Vivian Xia/The Daily Northwestern

Asian American activist, blogger and humanitarian Kevin Wu answers questions from CSA executive board members during a moderated Q&A.

Vivian Xia, Reporter

Asian American blogger, activist and humanitarian Kevin Wu described his ascent to early YouTube stardom, well before big names like James Charles or JoJo Siwa.

Northwestern’s Chinese Students Association hosted Wu on Saturday at Lutkin Hall as their 2019 fall speaker. Wu joined YouTube in 2006 just a year after the site started, rising to fame under the username KevJumba. Since then, he’s garnered over 323 million views.

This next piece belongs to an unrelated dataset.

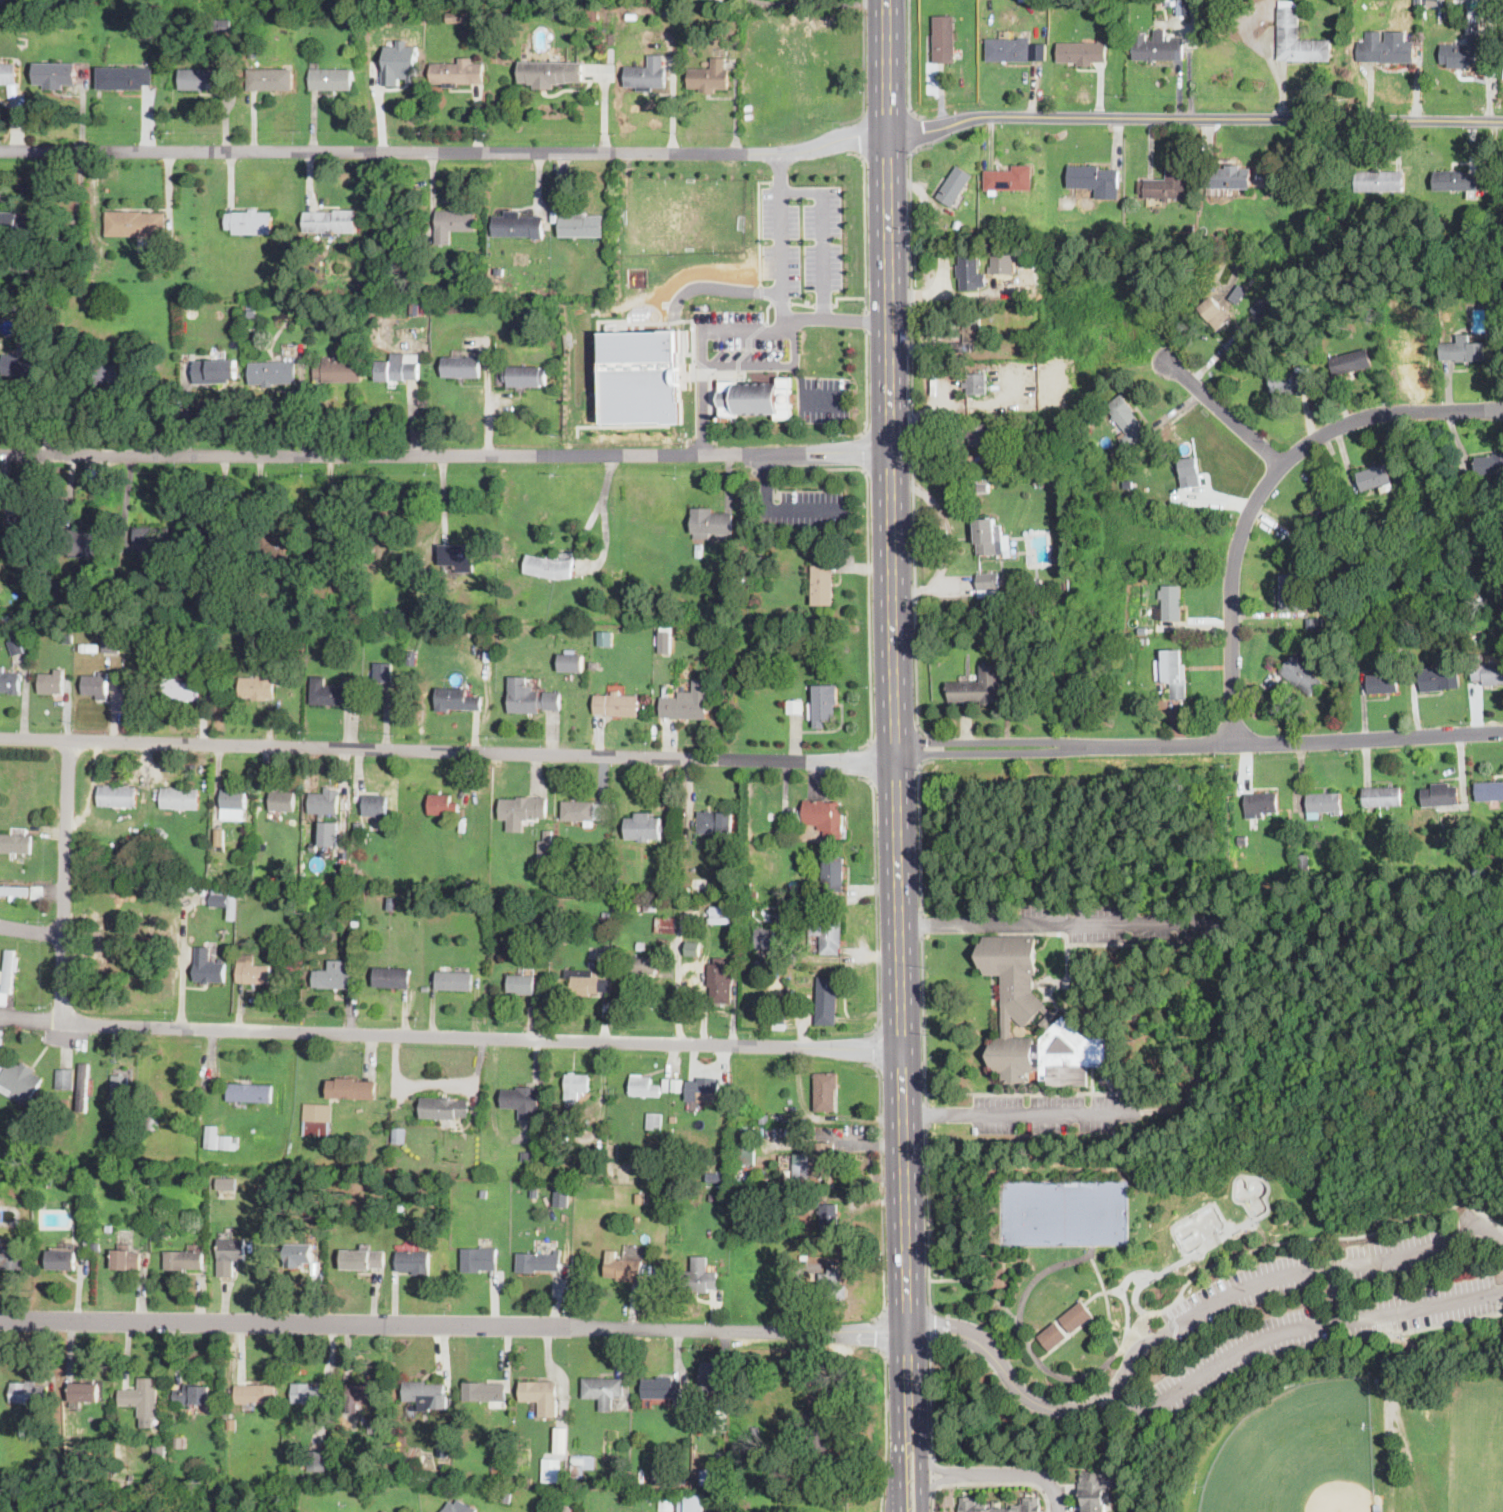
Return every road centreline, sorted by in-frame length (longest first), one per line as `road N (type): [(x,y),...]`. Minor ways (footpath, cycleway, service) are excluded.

“My first video was me dancing in my backyard,” Wu said. “It wasn’t until a week later I was like, ‘You know what, I’m going to try this vlogging thing,’ and I posted a video of me — it was called ‘Looks Are Everything’ on YouTube — and it was just me talking to a camera.”

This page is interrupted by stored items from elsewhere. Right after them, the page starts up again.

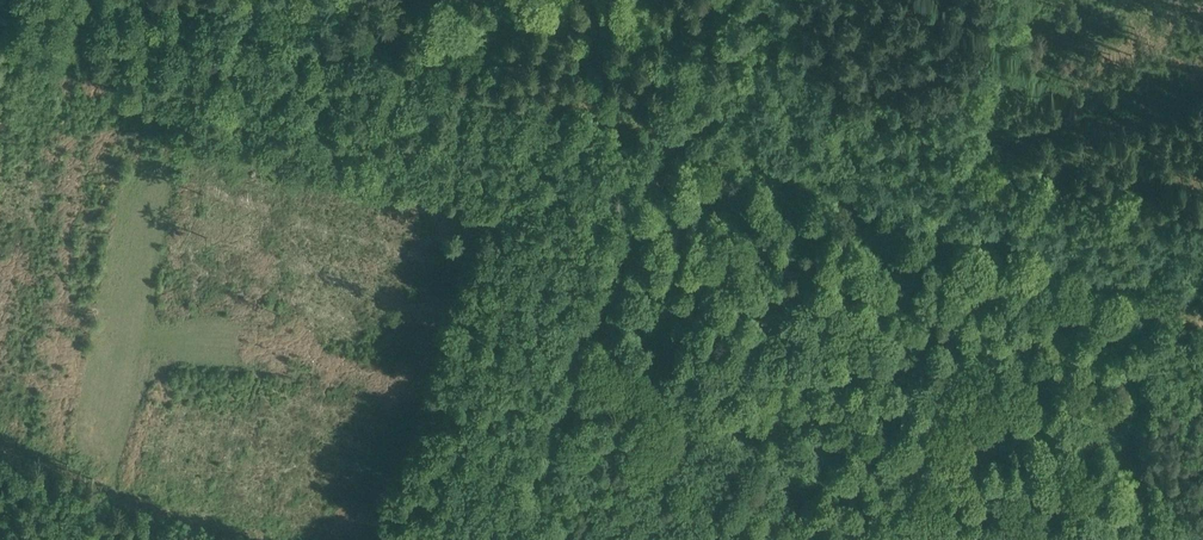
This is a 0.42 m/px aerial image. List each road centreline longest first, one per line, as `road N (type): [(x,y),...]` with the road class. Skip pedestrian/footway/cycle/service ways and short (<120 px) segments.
road 1 (track): [(229,0),(662,138),(1202,290)]
road 2 (track): [(498,539),(717,0)]
road 3 (track): [(201,0),(147,160)]

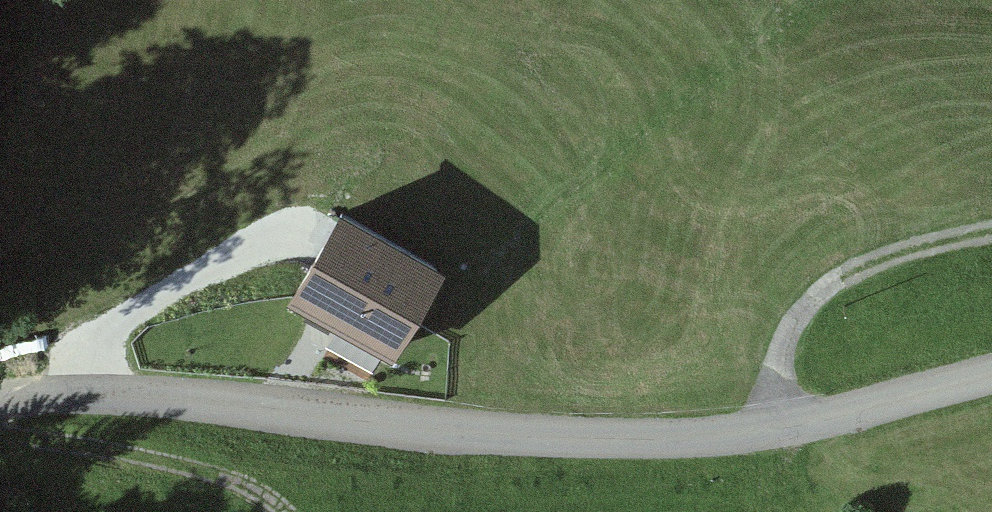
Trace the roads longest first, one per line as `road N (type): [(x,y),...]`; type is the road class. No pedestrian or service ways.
road 1 (residential): [(0,402),(146,395),(497,438),(769,431),(991,372)]
road 2 (track): [(769,431),(799,326),(868,279),(991,253)]

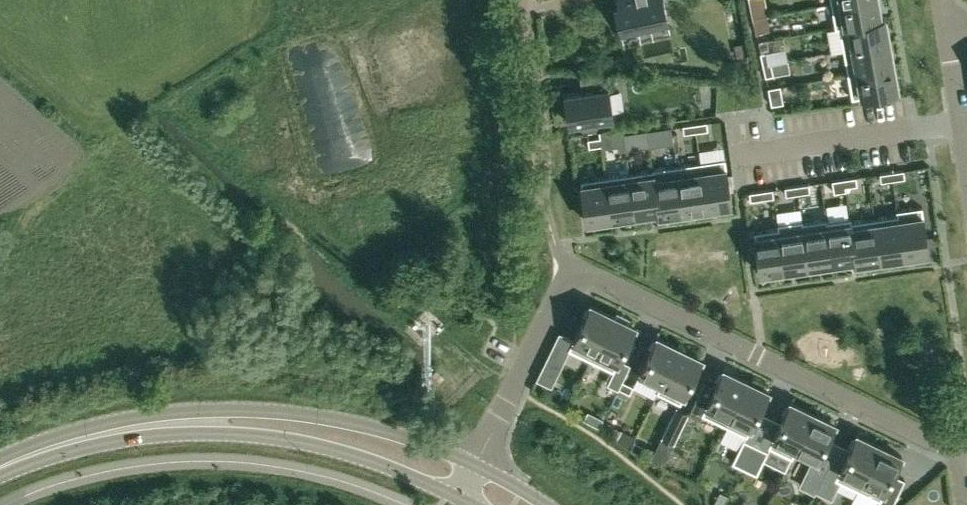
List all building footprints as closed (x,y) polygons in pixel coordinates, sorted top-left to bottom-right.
[(663,0),(618,0),(619,6),(615,7),(620,26),(635,23),(636,29),(653,26),(651,19),(666,16),(663,0)] [(750,5),(753,17),(767,15),(768,14),(765,0),(749,0),(750,5)] [(884,17),(884,16),(880,17),(877,0),(846,0),(831,3),(835,26),(884,17)] [(767,15),(753,17),(755,29),(756,31),(770,28),(767,15)] [(843,49),(889,41),(884,17),(835,26),(835,27),(839,27),(843,49)] [(847,73),(893,65),(889,41),(843,49),(847,73)] [(763,64),(771,62),(768,50),(760,52),(763,64)] [(765,76),(773,74),(771,62),(763,64),(765,76)] [(852,97),(897,89),(893,65),(847,73),(852,97)] [(565,93),(569,123),(613,116),(609,88),(607,74),(579,72),(582,91),(565,93)] [(770,87),(771,95),(781,93),(780,85),(770,87)] [(783,102),(781,93),(771,95),(769,95),(771,104),(783,102)] [(696,131),(708,129),(706,121),(694,123),(696,131)] [(684,132),(696,131),(694,123),(683,124),(684,132)] [(673,142),(671,126),(660,128),(662,144),(673,142)] [(599,136),(601,144),(613,143),(612,135),(599,136)] [(589,146),(601,144),(599,136),(588,138),(589,146)] [(703,147),(705,157),(729,153),(727,142),(703,147)] [(731,203),(725,158),(700,161),(707,207),(731,203)] [(683,210),(707,207),(700,161),(676,165),(683,210)] [(653,168),(659,214),(683,210),(676,165),(653,168)] [(658,214),(659,214),(653,168),(652,168),(652,169),(629,173),(635,213),(658,210),(658,214)] [(905,177),(903,169),(892,171),(893,179),(905,177)] [(893,179),(892,171),(880,172),(881,180),(893,179)] [(605,176),(611,217),(635,213),(629,173),(605,176)] [(581,180),(587,221),(611,217),(605,176),(581,180)] [(856,176),(844,178),(845,185),(857,184),(856,176)] [(834,191),(846,190),(845,185),(844,178),(832,179),(834,191)] [(808,183),(797,185),(798,193),(810,191),(808,183)] [(797,185),(785,186),(786,194),(798,193),(797,185)] [(774,196),(772,188),(761,190),(762,198),(774,196)] [(749,191),(750,199),(762,198),(761,190),(749,191)] [(897,209),(904,255),(928,251),(922,206),(897,209)] [(874,218),(880,258),(904,255),(897,209),(896,210),(897,214),(874,218)] [(826,218),(832,261),(855,258),(855,262),(856,262),(850,217),(827,220),(827,218),(826,218)] [(850,217),(856,262),(880,258),(874,218),(851,221),(851,217),(850,217)] [(803,219),(802,219),(808,265),(832,261),(826,218),(803,221),(803,219)] [(778,223),(784,268),(808,265),(802,219),(778,223)] [(760,272),(784,268),(778,223),(777,223),(778,228),(754,231),(760,272)] [(559,332),(549,352),(563,359),(568,348),(590,359),(612,314),(590,304),(573,339),(559,332)] [(612,314),(590,359),(614,370),(608,382),(619,388),(623,380),(631,363),(620,358),(635,325),(627,321),(628,318),(617,312),(615,316),(612,314)] [(679,347),(657,336),(639,372),(661,383),(657,391),(679,347)] [(657,391),(680,403),(702,358),(679,347),(657,391)] [(746,379),(723,368),(702,413),(724,424),(746,379)] [(768,390),(746,379),(724,424),(747,435),(768,390)] [(633,385),(623,380),(619,388),(629,393),(633,385)] [(768,445),(791,456),(812,412),(790,401),(768,445)] [(661,437),(673,443),(689,411),(676,405),(661,437)] [(812,412),(791,456),(792,457),(796,448),(817,459),(835,423),(812,412)] [(636,437),(623,430),(618,442),(630,448),(636,437)] [(835,478),(857,489),(879,444),(857,433),(835,478)] [(732,461),(744,467),(756,444),(743,438),(732,461)] [(744,467),(756,473),(768,450),(756,444),(744,467)] [(902,455),(879,444),(857,489),(879,499),(876,504),(877,504),(892,504),(904,478),(893,473),(902,455)] [(818,484),(822,477),(811,472),(808,479),(818,484)] [(829,490),(833,482),(822,477),(818,484),(829,490)]
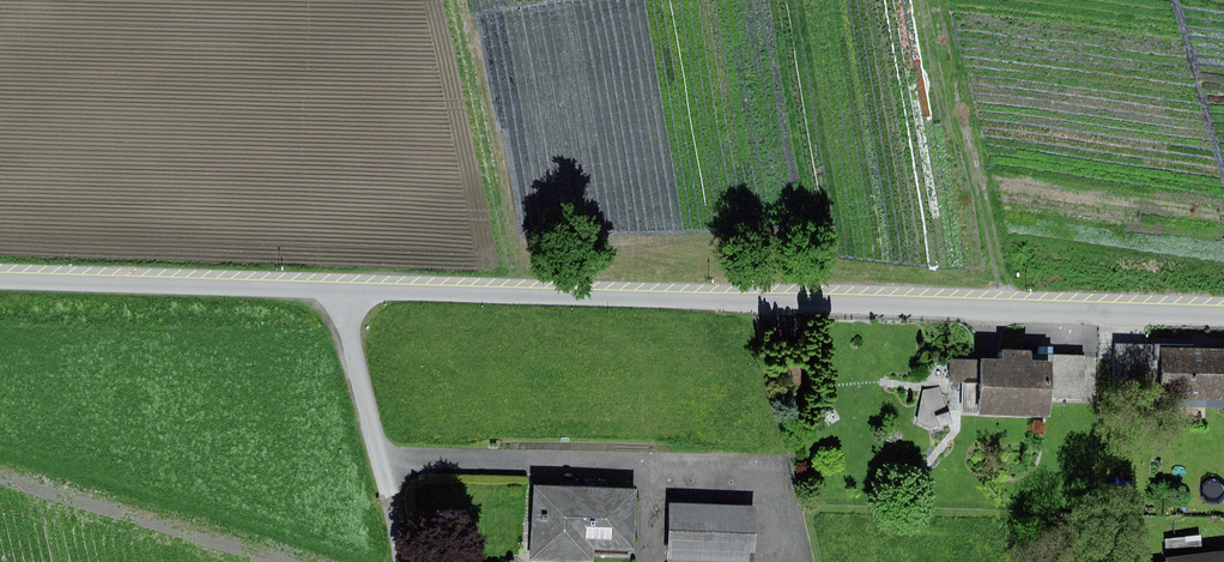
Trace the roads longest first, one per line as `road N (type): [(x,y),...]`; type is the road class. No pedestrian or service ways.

Motivated by comments he received, Wu posted a video a week later called “I Have to Deal with Stereotypes.” Later, a YouTube desk editor from Japan reached out, and Wu ended up getting featured after improving his video.

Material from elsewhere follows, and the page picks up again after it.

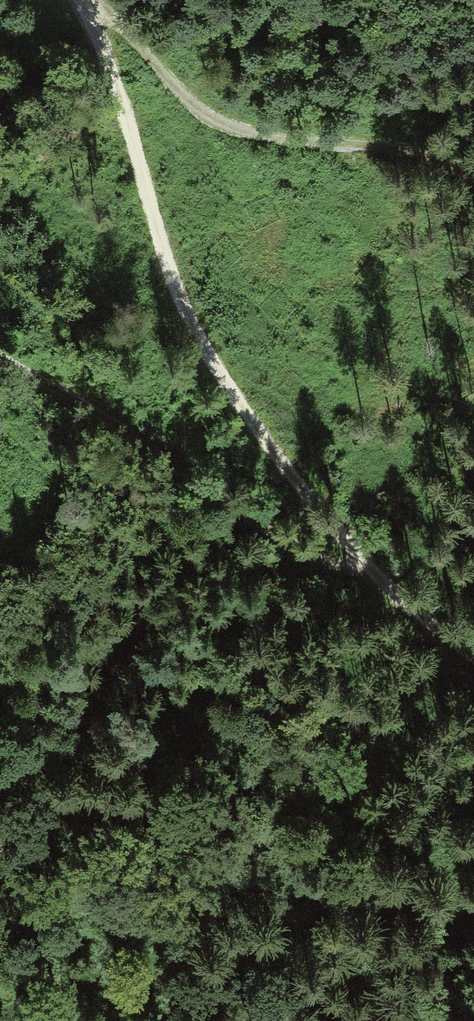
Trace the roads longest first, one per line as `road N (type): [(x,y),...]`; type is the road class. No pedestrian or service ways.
road 1 (track): [(91,3),(173,273),(208,351),(310,495),(473,649)]
road 2 (track): [(89,0),(187,100),(223,122),(424,155),(473,178)]
road 3 (track): [(0,353),(263,518),(382,562)]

“So all those people that I was like, ‘Oh my god they’re getting hundreds of comments,’ that became me,” Wu said.

Following his introduction speech, a few members of CSA’s executive board and members of the audience asked Wu questions in a moderated conversation. Then students could take pictures and chat with him in a meet-and-greet after the talk.

During the Q&A, he revealed that at 17 years old, he was the youngest person accepted into the YouTube Partner Program to get paid for his videos.

“Once I started getting paid, I’m like, ‘OK, there’s another layer to this,’” Wu said. “What if they find out I’m like only doing these videos or something because I’m getting paid to do it? Are they going to not be as interested in me anymore?”

So Wu created a second channel known as JumbaFund, where all the money made from the channel would go to a charity of the audience’s choice. Wu has continued his humanitarian work through communication with his fans.

Medill freshman Elizabeth Yoon said she didn’t know much about KevJumba coming into the event, but she went with some friends who were excited to see him.

“After seeing it, I thought it was super interesting,” Yoon said. “I thought he was a cool person, and I definitely want to check out his videos now.”

Other audience members, like Medill sophomore Mary Yang, said they were familiar with KevJumba’s work.

Yang said she watched his videos growing up and was excited to see him “in the flesh.”

“He was one of the only Asian American YouTubers at the time,” Yang said. “And it was really cool that a famous guy was so relatable.”